Manchester Orchestra Give Us Their Five Most Defining Albums
Manchester Orchestra have just unveiled their sixth (!!) studio album, The Million Masks Of God. It’s a powerful and fitting addition to their already amazing catalogue.
The Million Masks Of God is a welcomed return to form. It’s the first we’ve heard from the group since 2017’s A Black Mile To The Surface and carries on with that unique soft hearted indie rock sound we know of Manchester Orchestra.
Charting the story of a man who encounters the Angel Of Death, who shows him various scenes from throughout his life, The Million Masks Of God soon took on personal connections for Manchester Orchestra, following the death of McDowell’s father after a years-long battle with cancer in 2019.
“My dad was a musician and our band’s biggest fan, and I can’t think of a more flattering way to honour him than to let him exist in a form of art he loved so much. It wasn’t shocking to hear what Andy had been writing; the way he writes, the real life around him will always trickle in.”
“For me, the album’s story isn’t just about the figure’s death, but the life. It’s unfortunate but unavoidable: in life, death happens, and it’s been happening forever. We’re figuring out how to exist with grief, but grief hasn’t killed humanity. We have to zoom out and see it as part of life.” – Robert McDowell
To celebrate the release of the long awaited album, Robert McDowell has given us 5 of his most defining albums. There are some winners in there!
5 Defining Albums with Robert McDowell of Manchester Orchestra
The album that started it all…
The most important record from being a kid, to being an adult, to being a musician has got to be Abbey Road by The Beatles. Growing up, they were on all the time – my dad was a huge music fan. It’s the type of record that I knew as a kid, that I thought I understood as a teenager. I can still listen to it time and time again and pick out new pieces.
That aspect of album making inspires me because it means that a record doesn’t just exist in 2021. It exists as long as people are able to consume it.
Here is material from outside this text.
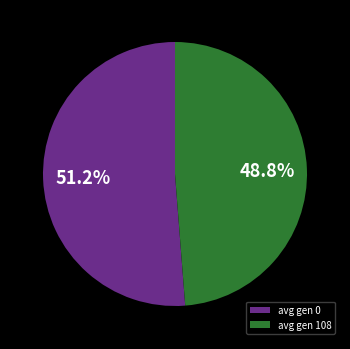

How many segments does this pie chart have?

2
Hearing the back half of that record, the medley they do of everything, is something that we’ve tried to do our best of with Black Mile and that we tried to do with this. You really can’t turn that record off once it hits a certain point in it.
The album (s) that serves as constant inspiration…
They’re two albums back to back by the band Grandaddy: Sophomore Slump and Someday. On those albums, the tracks work stand alone but they also work so conceptually well in the same universe, from a songwriting standpoint. There’s such a stigma around ‘success’ or ‘pop’ when you’re young – you think it’s taboo. What Grandaddy did was, they took pop melodies and catchy hooks, and made it this unique thing. It opened my eyes and made me be like, “Man don’t be afraid of anything because of predetermined judgements that you’re making on it, focus more on what’s inspiring you in the moment”.
Those records still, I use them whenever I’ve lost my centre in the studio, when I can’t tell how things sound any more. I put those two albums on and immediately know why I’m doing this and what things sound like. I can get back to work.
The album you think he wouldn’t like…
I’ve got a record, but then there’s also a song that isn’t on it…’Toxic’ by Britney Spears is also a song that I think completely breaks the mold. When you listen to that song it’s like, “Oh this is amazing!” I think there’s a lot of music where people in our world may write it off as something that isn’t good because of the genre it’s in.
I think Circus by Britney too…I remember an engineer that we were working with and myself, our wives were friends, and when that album came out we were texting like, “…Am I allowed to listen to this? Should I like this?” The answer is yes! I should like it, it’s a great record.
The album(s) he wishes he wrote…
There’s too many, it’s actually a tough one. I wish that I had written any single Elliott Smith song. If I could’ve done that, the way that his brain works…with simplicity and then making some of the most complicated progressions, melodies and lyrics seem accessible and digestible? It’s true genius, in my opinion.
The album that stands up as a game changer…
It sounds cheap to say but it’s just because it’s good: I think In Rainbows by Radiohead. After the break they’d taken…there’s a minimalistic approach on that album, to where a single thing can come in and have so much weight, because it’s now 20% of the song.
I think that album, coming from when it hit me and hit the band, we were in an angstier stage of our lives; it opened our eyes. There’s a longevity in this career if you continue to evolve and make changes. Sometimes they’re good changes, sometimes they’re bad, but you don’t know until you fully commit to something.